What to watch: Legends, boats, & tigers
Hey there! I just had a baby so the Pop Culture Brain newsletter is currently on parental leave. I’ll be back soon with regular news, trailers, and recommendation emails — but for now please enjoy highlights from the what to watch segment!
One Night in Miami — One Night in Miami seems risky on paper. It imagines the night Malcolm X, Muhammad Ali (then Cassius Clay), Sam Cooke, and Jim Brown came together to celebrate Clay becoming the champ and discuss their roles in the civil rights movement. It puts the big conversations in the biggest mouths. So many things could have gone wrong in its transfer from idea to stage to screen. The performances could have been too impression-y, the writing could have been overwrought, the directing could have been staid. And yet all of the talents involved: writer Kemp Powers, director Regina King, stars Kingsley Ben-Adir, Eli Goree, Aldis Hodge, and Leslie Odom Jr. pull it off spectacularly. I’ve been saying this phrase a lot recently, but add this to list of well-timed movies.
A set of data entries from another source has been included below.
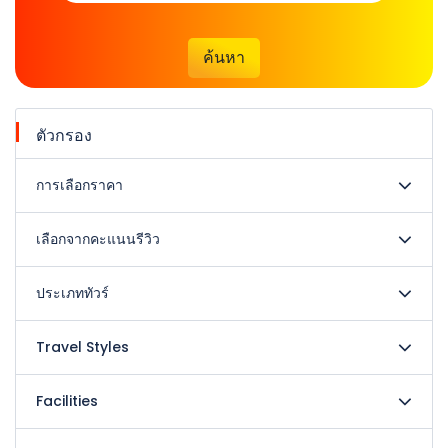
ค้นหา
ตัวกรอง
การเลือกราคา
เลือกจากคะแนนรีวิว
ประเภททัวร์
Travel Styles
Facilities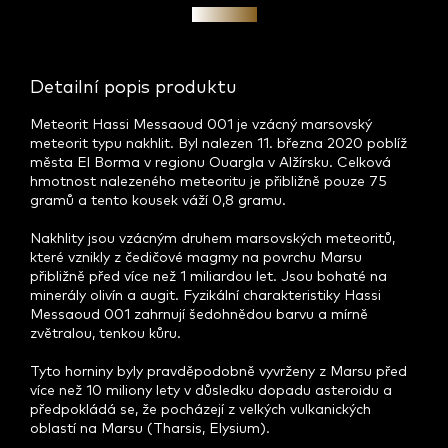
Investice
Detailní popis produktu
Meteorit Hassi Messaoud 001 je vzácný marsovský
meteorit typu nakhlit. Byl nalezen 11. března 2020 poblíž
města El Borma v regionu Ouargla v Alžírsku. Celková
hmotnost nalezeného meteoritu je přibližně pouze 75
gramů a tento kousek váží 0,8 gramu.
Nakhlity jsou vzácným druhem marsovských meteoritů,
které vznikly z čedičové magmy na povrchu Marsu
přibližně před více než 1 miliardou let. Jsou bohaté na
minerály olivín a augit. Fyzikální charakteristiky Hassi
Messaoud 001 zahrnují šedohnědou barvu a mírně
zvětralou, tenkou kůru.
Tyto horniny byly pravděpodobně vyvrženy z Marsu před
více než 10 miliony lety v důsledku dopadu asteroidu a
předpokládá se, že pocházejí z velkých vulkanických
oblastí na Marsu (Tharsis, Elysium).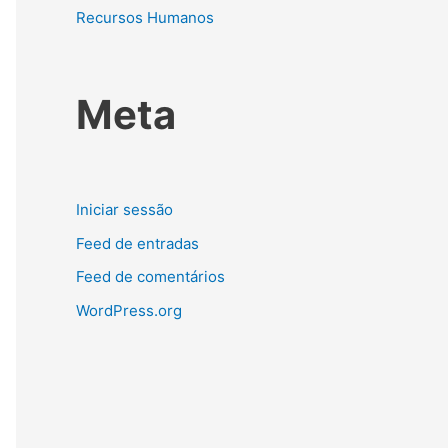
Recursos Humanos
Meta
Iniciar sessão
Feed de entradas
Feed de comentários
WordPress.org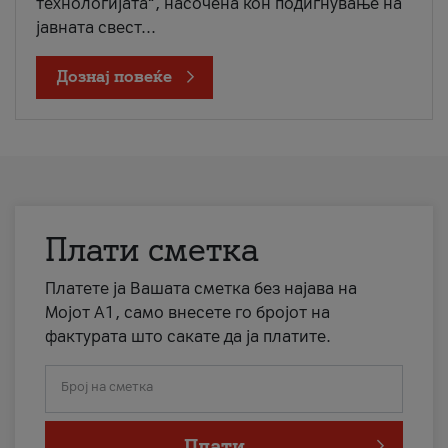
технологијата“, насочена кон подигнување на
јавната свест...
Дознај повеќе
Плати сметка
Платете ја Вашата сметка без најава на
Мојот А1, само внесете го бројот на
фактурата што сакате да ја платите.
Број на сметка
Плати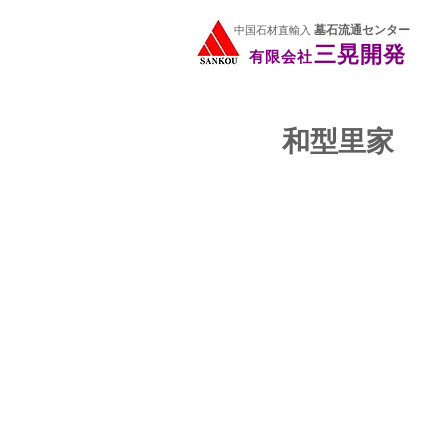
三晃開発
有限会社
墓石流通センター
中国石材直輸入
三晃開発
有限会社
和型里家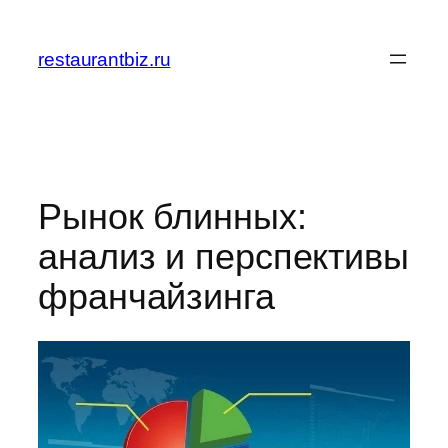
Перейти
к
restaurantbiz.ru
содержимому
Рынок блинных:
анализ и перспективы
франчайзинга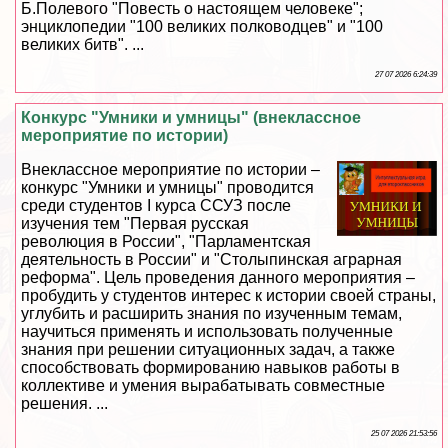
Б.Полевого "Повесть о настоящем человеке";
энциклопедии "100 великих полководцев" и "100
великих битв". ...
27 07 2026 6:24:39
Конкурс "Умники и умницы" (внеклассное
мероприятие по истории)
Внеклассное мероприятие по истории –
конкурс "Умники и умницы" проводится
среди студентов I курса ССУЗ после
изучения тем "Первая русская
революция в России", "Парламентская
деятельность в России" и "Столыпинская аграрная
реформа". Цель проведения данного мероприятия –
пробудить у студентов интерес к истории своей страны,
углубить и расширить знания по изученным темам,
научиться применять и использовать полученные
знания при решении ситуационных задач, а также
способствовать формированию навыков работы в
коллективе и умения выpaбатывать совместные
решения. ...
25 07 2026 21:53:56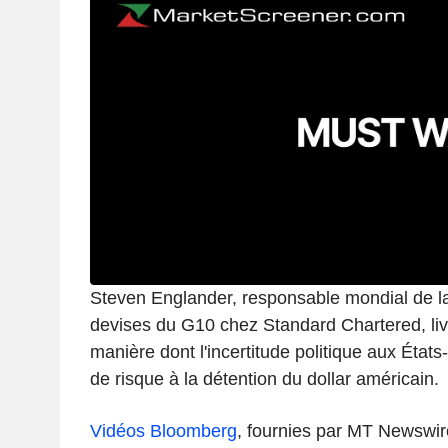
Steven Englander, responsable mondial de la
devises du G10 chez Standard Chartered, liv
manière dont l'incertitude politique aux État
de risque à la détention du dollar américain.
Vidéos Bloomberg
, fournies par MT Newswir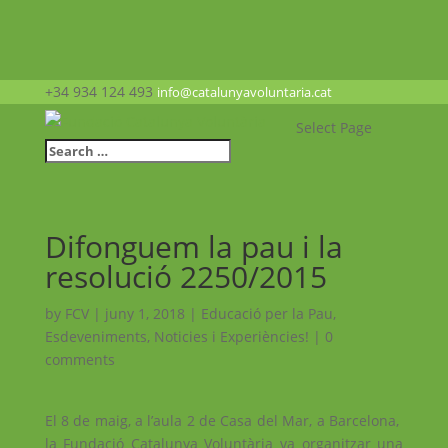
+34 934 124 493
info@catalunyavoluntaria.cat
Select Page
Difonguem la pau i la
resolució 2250/2015
by
FCV
|
juny 1, 2018
|
Educació per la Pau
,
Esdeveniments
,
Noticies i Experiències!
|
0
comments
El 8 de maig, a l’aula 2 de Casa del Mar, a Barcelona, ​​
la Fundació Catalunya Voluntària va organitzar una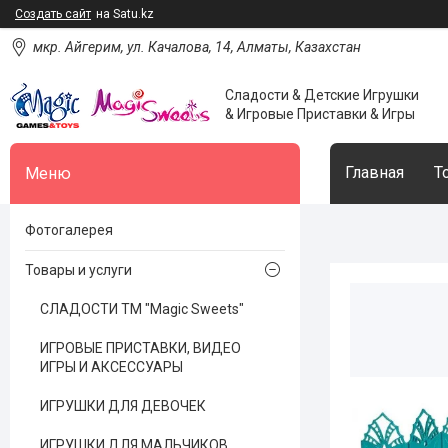
Создать сайт
на Satu.kz
мкр. Айгерим, ул. Качалова, 14, Алматы, Казахстан
Сладости & Детские Игрушки
& Игровые Приставки & Игры
Главная
Т
Фотогалерея
Товары и услуги
СЛАДОСТИ ТМ "Magic Sweets"
ИГРОВЫЕ ПРИСТАВКИ, ВИДЕО
ИГРЫ И АКСЕССУАРЫ
ИГРУШКИ ДЛЯ ДЕВОЧЕК
ИГРУШКИ ДЛЯ МАЛЬЧИКОВ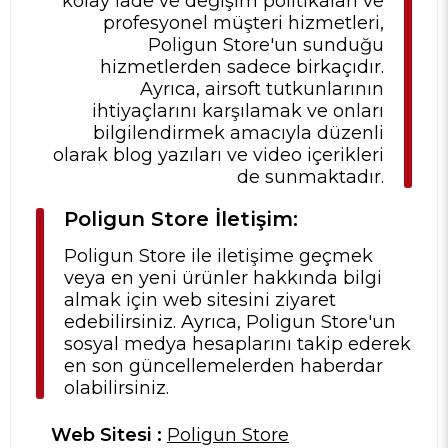
kolay iade ve değişim politikaları ve
profesyonel müşteri hizmetleri,
Poligun Store'un sunduğu
hizmetlerden sadece birkaçıdır.
Ayrıca, airsoft tutkunlarının
ihtiyaçlarını karşılamak ve onları
bilgilendirmek amacıyla düzenli
olarak blog yazıları ve video içerikleri
de sunmaktadır.
Poligun Store İletişim:
Poligun Store ile iletişime geçmek
veya en yeni ürünler hakkında bilgi
almak için web sitesini ziyaret
edebilirsiniz. Ayrıca, Poligun Store'un
sosyal medya hesaplarını takip ederek
en son güncellemelerden haberdar
olabilirsiniz.
Web Sitesi :
Poligun Store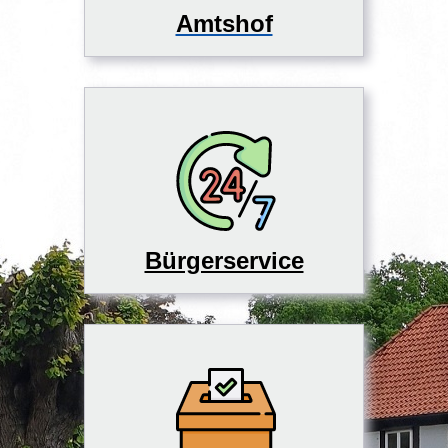
Amtshof
Bürgerservice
I want to give a special shoutout to Leslie Odom Jr., who steals the film as Sam Cooke, with his mid-picture monologue (the one about song ownership and pie, you’ll know it when you see it) and his two musical numbers late in the runtime.
Let Them All Talk — Let me talk about Let Them All Talk for a second. Meryl Streep leads Steven Soderbergh’s quiet but poignant HBO Max dramedy about aging, success, and friendship, with excellent support from Lucas Hedges, Candice Bergen, and Dianne Wiest. But how it was made is where things get really interesting. Soderbergh has abandoned big moviemaking in recent years, opting for guerrilla production and shoestring shoots. (He shot High Flying Bird on an iPhone 8 for example.) For Let Them All Talk, Soderbergh and a small crew made the entire movie on an actual two-week voyage aboard the Queen Mary 2 — and most of the dialogue was improvised. The barebones cast and crew basically lived the movie: when Meryl Streep’s character is eating breakfast in the movie, that’s Meryl Streep really eating breakfast in her stateroom. The result is a breezy verisimilitude that constantly left me wondering ‘How did they even make this movie!? They’re just like on this ship, doing the thing!’ It doesn’t have flashy CGI or high concepts, just impressive on-location, lived-in moviemaking — and the ending is GREAT.
The White Tiger — Put Parasite and Slumdog Millionaire in a blender, add a sprinkle of Scarface, and you start to get at the vibe of The White Tiger, Ramin Bahrani’s new movie now on Netflix.I only bring up these films to give you a sense of its tone, because even to make these comparisons is to reduce this captivating and unforgiving satire of class struggle to something less unique. The movie breaks through its fourth wall to mock Slumdog Millionaire, in fact. While this brutal tale about social strata takes place in India, where class divisions are stark, it is 100% pitched at western audiences and leans into its self awareness to confront the viewer with their own culpability in inequality. The White Tiger’s metaphors are not subtle, but that’s just a part of its bravado. The other part is its subversion of Hollywood tropes and morality, that is both unsettling and darkly resonant. If Slumdog Millionaire was the glamorized, Obama-era western view of class comeuppance in India, The White Tiger is the gritty, post-Trump, post-2020 version. The wool has been pulled off a lot of eyes. Turns out, it came from a lamb eaten by a white tiger.